EXCERPT:
○ ○ ○ ○ ○ ○ ○
QB Shaun King was one of several rookies to make an impact in 1999.
It seems odd, grading players that haven't even stepped on an NFL practice field. Then again, what would the draftniks do for fun if they couldn't dissect the draft immediately after the final pick? Here's a look at how some publications viewed Tampa Bay's 2000 draft picks.
Tom Donohoe ESPN.com
Former Steelers Director of Player Personnel With the trade and the addition of receiver Keyshawn Johnson, the Buccaneers received their first-round pick even before the draft started. Their offense has lacked a go-to receiver who can make big plays, but Keyshawn should provide this for them. He will also bring a toughness and competitiveness to the Bucs.
○ ○ ○ ○ ○ ○ ○
RECORD EXCERPTS:
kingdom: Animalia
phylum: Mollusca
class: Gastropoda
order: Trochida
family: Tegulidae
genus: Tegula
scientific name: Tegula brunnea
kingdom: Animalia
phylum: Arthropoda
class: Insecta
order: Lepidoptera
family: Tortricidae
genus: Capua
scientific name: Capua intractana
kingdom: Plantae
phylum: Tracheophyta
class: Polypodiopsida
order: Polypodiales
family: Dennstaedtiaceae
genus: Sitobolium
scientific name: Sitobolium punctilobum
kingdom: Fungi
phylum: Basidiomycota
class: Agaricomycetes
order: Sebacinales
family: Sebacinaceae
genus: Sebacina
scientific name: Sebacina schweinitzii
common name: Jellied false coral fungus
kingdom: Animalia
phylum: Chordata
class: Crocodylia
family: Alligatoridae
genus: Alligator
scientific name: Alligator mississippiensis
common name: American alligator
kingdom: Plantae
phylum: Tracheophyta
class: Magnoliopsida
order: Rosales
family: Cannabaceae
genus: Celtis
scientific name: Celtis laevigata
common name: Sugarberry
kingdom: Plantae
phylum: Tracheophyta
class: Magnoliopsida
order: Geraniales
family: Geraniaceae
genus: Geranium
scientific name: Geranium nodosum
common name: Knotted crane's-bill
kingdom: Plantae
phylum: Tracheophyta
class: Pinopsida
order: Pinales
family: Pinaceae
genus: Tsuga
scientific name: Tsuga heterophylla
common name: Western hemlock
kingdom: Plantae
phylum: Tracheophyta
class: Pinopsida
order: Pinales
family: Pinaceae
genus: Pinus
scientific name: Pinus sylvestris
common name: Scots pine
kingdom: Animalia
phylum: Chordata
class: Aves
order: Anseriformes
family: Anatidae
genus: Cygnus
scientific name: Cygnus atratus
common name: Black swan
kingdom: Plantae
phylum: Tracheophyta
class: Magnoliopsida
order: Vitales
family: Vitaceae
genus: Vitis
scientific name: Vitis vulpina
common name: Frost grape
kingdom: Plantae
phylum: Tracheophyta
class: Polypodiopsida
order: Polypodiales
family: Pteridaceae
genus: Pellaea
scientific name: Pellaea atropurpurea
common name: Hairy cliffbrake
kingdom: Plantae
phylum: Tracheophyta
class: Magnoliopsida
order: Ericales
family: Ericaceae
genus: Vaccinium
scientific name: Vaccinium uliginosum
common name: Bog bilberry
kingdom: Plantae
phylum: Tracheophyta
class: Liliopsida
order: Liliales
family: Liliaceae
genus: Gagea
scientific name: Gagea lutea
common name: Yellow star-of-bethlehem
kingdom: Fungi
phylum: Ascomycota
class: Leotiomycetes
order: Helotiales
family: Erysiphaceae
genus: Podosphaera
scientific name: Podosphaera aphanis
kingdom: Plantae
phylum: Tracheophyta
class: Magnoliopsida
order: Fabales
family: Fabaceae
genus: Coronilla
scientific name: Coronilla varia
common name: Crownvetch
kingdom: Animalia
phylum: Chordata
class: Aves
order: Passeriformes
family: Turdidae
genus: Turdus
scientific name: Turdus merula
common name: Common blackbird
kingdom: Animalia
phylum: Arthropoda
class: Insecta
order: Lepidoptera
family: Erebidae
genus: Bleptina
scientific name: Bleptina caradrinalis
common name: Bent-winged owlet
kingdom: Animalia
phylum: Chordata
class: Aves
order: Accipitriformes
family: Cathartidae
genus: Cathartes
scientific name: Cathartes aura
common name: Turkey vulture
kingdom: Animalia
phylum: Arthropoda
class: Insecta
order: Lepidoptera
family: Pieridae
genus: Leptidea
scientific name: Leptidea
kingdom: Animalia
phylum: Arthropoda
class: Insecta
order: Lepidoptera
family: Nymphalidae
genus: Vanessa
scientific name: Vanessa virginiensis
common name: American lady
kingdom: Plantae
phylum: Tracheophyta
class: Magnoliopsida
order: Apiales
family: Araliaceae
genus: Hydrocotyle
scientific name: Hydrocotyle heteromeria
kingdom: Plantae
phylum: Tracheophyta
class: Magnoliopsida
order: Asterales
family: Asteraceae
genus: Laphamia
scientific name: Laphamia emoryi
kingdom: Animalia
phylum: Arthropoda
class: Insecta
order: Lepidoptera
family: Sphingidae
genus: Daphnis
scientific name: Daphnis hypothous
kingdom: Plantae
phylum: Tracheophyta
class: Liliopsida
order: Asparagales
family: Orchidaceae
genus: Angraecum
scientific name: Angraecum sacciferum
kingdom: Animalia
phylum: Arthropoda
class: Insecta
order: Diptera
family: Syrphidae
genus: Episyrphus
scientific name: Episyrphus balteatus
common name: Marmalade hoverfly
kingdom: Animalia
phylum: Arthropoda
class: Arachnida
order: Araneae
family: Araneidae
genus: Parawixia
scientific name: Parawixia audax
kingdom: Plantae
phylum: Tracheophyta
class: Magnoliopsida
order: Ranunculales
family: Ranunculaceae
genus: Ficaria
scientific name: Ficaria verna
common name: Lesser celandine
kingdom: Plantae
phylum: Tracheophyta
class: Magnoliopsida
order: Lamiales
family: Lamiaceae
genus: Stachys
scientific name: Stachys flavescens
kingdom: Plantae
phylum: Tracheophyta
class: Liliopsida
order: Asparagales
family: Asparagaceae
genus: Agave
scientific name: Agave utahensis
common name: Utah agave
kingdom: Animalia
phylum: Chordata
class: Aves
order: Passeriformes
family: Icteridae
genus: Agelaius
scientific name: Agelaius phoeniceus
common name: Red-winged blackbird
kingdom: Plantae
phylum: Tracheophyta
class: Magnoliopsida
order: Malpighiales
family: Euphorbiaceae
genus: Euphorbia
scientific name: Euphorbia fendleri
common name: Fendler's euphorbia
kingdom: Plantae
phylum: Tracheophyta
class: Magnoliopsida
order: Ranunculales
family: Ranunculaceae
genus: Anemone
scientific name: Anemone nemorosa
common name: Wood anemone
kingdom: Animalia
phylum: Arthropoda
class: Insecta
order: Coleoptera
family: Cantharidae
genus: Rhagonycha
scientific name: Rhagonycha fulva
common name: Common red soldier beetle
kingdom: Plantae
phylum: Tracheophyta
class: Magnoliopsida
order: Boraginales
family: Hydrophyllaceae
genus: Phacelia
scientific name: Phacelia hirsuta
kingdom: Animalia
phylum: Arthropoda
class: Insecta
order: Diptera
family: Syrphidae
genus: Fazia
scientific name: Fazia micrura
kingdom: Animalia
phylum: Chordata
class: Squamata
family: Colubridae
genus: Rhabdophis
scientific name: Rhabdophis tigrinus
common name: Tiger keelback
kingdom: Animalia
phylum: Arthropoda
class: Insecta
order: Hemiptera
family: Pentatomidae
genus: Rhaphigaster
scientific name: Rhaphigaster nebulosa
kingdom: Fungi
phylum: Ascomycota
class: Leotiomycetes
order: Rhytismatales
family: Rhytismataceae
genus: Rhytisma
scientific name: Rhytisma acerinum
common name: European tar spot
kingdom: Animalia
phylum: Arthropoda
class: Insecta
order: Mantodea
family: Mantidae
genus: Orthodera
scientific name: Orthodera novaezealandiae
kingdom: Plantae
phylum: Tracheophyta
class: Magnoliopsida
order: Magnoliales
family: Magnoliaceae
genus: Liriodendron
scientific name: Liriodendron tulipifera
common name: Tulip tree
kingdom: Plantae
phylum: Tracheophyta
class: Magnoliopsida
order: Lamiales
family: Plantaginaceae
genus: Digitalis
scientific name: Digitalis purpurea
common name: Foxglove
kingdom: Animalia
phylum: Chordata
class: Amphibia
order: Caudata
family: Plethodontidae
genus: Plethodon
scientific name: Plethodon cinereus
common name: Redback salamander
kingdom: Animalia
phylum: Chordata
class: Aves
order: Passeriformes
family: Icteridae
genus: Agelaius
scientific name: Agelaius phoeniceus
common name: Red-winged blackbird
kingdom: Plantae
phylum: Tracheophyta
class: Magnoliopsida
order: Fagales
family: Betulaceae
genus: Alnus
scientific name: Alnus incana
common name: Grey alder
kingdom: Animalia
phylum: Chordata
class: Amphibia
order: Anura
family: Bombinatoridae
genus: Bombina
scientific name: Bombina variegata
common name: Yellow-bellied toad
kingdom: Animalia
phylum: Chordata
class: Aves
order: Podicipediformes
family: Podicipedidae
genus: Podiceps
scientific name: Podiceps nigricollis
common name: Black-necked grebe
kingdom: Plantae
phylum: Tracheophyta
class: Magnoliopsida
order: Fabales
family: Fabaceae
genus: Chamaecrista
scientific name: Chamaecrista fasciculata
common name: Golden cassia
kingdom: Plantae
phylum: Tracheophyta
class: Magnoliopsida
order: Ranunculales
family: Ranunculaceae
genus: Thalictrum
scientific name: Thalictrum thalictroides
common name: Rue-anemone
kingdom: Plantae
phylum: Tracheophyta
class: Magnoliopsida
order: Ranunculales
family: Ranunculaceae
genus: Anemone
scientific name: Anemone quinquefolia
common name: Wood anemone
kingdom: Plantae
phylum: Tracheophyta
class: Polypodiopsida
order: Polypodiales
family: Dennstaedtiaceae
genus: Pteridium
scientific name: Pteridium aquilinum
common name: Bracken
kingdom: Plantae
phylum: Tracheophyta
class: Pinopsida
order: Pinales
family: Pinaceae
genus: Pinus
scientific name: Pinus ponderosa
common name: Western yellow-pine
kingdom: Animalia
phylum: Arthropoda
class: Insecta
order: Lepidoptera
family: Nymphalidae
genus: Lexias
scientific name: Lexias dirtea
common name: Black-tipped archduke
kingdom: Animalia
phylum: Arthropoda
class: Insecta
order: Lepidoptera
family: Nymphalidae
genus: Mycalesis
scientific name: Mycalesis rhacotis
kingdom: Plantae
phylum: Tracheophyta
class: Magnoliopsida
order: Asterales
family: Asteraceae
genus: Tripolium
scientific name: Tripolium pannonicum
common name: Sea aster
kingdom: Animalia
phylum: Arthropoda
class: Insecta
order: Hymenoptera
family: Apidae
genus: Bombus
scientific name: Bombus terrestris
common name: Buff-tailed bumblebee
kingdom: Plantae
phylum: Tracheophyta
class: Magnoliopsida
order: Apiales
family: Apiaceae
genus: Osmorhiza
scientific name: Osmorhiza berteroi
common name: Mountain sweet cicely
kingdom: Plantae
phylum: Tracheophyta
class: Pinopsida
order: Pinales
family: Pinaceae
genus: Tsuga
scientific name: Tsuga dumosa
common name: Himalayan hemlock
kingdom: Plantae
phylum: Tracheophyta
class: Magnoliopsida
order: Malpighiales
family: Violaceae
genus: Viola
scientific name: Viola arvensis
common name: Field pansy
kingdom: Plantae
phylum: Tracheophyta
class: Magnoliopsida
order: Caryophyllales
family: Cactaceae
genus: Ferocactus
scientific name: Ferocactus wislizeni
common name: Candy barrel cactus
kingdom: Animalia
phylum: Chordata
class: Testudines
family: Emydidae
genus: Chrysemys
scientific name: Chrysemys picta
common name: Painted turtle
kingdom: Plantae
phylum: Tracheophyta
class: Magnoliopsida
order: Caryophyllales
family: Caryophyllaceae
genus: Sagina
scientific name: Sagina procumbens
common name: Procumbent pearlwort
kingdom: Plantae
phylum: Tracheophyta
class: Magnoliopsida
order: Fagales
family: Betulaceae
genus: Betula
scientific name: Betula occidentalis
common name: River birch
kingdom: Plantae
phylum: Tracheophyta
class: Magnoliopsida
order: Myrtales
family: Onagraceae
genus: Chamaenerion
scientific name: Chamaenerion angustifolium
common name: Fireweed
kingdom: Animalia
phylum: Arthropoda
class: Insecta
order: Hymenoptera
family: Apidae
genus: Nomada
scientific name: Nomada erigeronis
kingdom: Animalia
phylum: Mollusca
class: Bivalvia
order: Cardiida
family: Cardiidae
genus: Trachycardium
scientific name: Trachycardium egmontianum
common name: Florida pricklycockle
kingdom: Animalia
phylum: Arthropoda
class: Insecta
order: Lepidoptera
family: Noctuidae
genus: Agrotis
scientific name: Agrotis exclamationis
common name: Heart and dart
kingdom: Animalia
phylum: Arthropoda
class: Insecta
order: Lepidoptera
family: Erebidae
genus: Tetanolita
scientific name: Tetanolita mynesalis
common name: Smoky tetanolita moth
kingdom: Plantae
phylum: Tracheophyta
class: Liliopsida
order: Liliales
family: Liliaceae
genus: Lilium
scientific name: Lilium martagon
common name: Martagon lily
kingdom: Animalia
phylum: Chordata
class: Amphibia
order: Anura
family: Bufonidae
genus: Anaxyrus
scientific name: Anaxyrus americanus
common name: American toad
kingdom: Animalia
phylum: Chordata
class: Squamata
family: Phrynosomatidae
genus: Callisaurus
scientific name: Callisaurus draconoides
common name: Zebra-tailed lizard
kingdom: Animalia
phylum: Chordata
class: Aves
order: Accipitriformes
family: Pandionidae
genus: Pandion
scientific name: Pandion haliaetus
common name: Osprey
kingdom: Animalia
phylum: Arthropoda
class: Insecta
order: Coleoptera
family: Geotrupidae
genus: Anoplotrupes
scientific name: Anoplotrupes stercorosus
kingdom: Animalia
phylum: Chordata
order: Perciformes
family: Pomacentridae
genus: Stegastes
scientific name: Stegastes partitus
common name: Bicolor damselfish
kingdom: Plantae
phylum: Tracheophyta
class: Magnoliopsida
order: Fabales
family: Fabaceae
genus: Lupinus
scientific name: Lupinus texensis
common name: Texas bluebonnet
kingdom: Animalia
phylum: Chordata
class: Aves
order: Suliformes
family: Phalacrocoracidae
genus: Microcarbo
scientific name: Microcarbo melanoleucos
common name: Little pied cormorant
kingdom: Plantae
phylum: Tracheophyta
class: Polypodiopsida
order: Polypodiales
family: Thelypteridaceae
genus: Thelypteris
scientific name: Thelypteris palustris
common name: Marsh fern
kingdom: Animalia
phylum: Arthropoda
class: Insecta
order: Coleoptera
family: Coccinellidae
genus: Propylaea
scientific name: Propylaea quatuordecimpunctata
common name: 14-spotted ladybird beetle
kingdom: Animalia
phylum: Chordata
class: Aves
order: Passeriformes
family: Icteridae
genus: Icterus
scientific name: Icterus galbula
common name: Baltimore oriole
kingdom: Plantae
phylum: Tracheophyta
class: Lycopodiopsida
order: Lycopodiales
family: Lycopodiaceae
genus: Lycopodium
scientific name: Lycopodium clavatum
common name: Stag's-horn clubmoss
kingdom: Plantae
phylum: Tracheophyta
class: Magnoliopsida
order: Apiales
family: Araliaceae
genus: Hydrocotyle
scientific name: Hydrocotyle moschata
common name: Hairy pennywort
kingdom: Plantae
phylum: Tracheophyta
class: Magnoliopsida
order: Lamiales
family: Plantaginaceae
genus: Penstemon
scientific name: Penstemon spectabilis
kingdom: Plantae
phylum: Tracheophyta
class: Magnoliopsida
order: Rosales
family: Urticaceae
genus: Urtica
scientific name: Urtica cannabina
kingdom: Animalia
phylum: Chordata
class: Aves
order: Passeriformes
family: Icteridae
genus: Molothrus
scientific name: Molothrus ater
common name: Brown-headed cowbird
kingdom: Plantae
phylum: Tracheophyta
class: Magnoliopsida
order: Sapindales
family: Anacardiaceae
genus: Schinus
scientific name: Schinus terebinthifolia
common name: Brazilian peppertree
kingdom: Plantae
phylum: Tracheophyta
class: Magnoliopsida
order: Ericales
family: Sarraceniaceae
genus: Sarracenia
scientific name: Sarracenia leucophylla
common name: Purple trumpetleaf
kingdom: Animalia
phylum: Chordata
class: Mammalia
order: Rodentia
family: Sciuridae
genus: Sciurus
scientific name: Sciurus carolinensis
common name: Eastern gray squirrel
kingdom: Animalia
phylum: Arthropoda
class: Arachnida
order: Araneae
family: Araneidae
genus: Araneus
○ ○ ○ ○ ○ ○ ○
PROBLEMS TO WORK ON:
• a. Rewrite the listing from its first line through the line containing "family: Pteridaceae", replacing "scientific name" with "binomial name" and keeping everything else the same.
• b. Carry on the article about how publications graded Tampa Bay's 2000 draft picks, starting after its last sentence.

THE RESULTS:
• a.
kingdom: Animalia
phylum: Mollusca
class: Gastropoda
order: Trochida
family: Tegulidae
genus: Tegula
binomial name: Tegula brunnea
kingdom: Animalia
phylum: Arthropoda
class: Insecta
order: Lepidoptera
family: Tortricidae
genus: Capua
binomial name: Capua intractana
kingdom: Plantae
phylum: Tracheophyta
class: Polypodiopsida
order: Polypodiales
family: Dennstaedtiaceae
genus: Sitobolium
binomial name: Sitobolium punctilobum
kingdom: Fungi
phylum: Basidiomycota
class: Agaricomycetes
order: Sebacinales
family: Sebacinaceae
genus: Sebacina
binomial name: Sebacina schweinitzii
common name: Jellied false coral fungus
kingdom: Animalia
phylum: Chordata
class: Crocodylia
family: Alligatoridae
genus: Alligator
binomial name: Alligator mississippiensis
common name: American alligator
kingdom: Plantae
phylum: Tracheophyta
class: Magnoliopsida
order: Rosales
family: Cannabaceae
genus: Celtis
binomial name: Celtis laevigata
common name: Sugarberry
kingdom: Plantae
phylum: Tracheophyta
class: Magnoliopsida
order: Geraniales
family: Geraniaceae
genus: Geranium
binomial name: Geranium nodosum
common name: Knotted crane's-bill
kingdom: Plantae
phylum: Tracheophyta
class: Pinopsida
order: Pinales
family: Pinaceae
genus: Tsuga
binomial name: Tsuga heterophylla
common name: Western hemlock
kingdom: Plantae
phylum: Tracheophyta
class: Pinopsida
order: Pinales
family: Pinaceae
genus: Pinus
binomial name: Pinus sylvestris
common name: Scots pine
kingdom: Animalia
phylum: Chordata
class: Aves
order: Anseriformes
family: Anatidae
genus: Cygnus
binomial name: Cygnus atratus
common name: Black swan
kingdom: Plantae
phylum: Tracheophyta
class: Magnoliopsida
order: Vitales
family: Vitaceae
genus: Vitis
binomial name: Vitis vulpina
common name: Frost grape
kingdom: Plantae
phylum: Tracheophyta
class: Polypodiopsida
order: Polypodiales
family: Pteridaceae

• b.
On draft day, Tampa Bay added help in the second round with the selection of Tennessee offensive guard Cosey Coleman. Many had projected Coleman to be a first-rounder. He is a 320-pound road-grater who must improve as a pass blocker. In the third round, the Bucs took linebacker Nate Webster from Miami (Fla.). Coach Tony Dungy has had great success with undersized linebackers who are aggresive and fly to the football. Webster fits that mold.
In the fifth round, the Bucs picked tight James Whalen from Kentucky. Of all the players I scouted ths year, Whalen had the best hands. He will catch anything that is close to him and has a great feel for routes and secondary coverages. James has the ability to get open, catch the ball and do something with it afterward. He is not a throw-away as a blocker, but would best be utilized in an offense that takes advantage of his skills as a receiver. With new offensive coordinator Les Steckel coming from Tennessee, Whalen's selection seems to be a great fit.
Peter King Sports Illustrated
I count Keyshawn Johnson, who cost two ones and makes Shaun King 20 percent better just by suiting up. Cosey Coleman's an eight-year starter after Randall McDaniel retires. Grade: B-plus.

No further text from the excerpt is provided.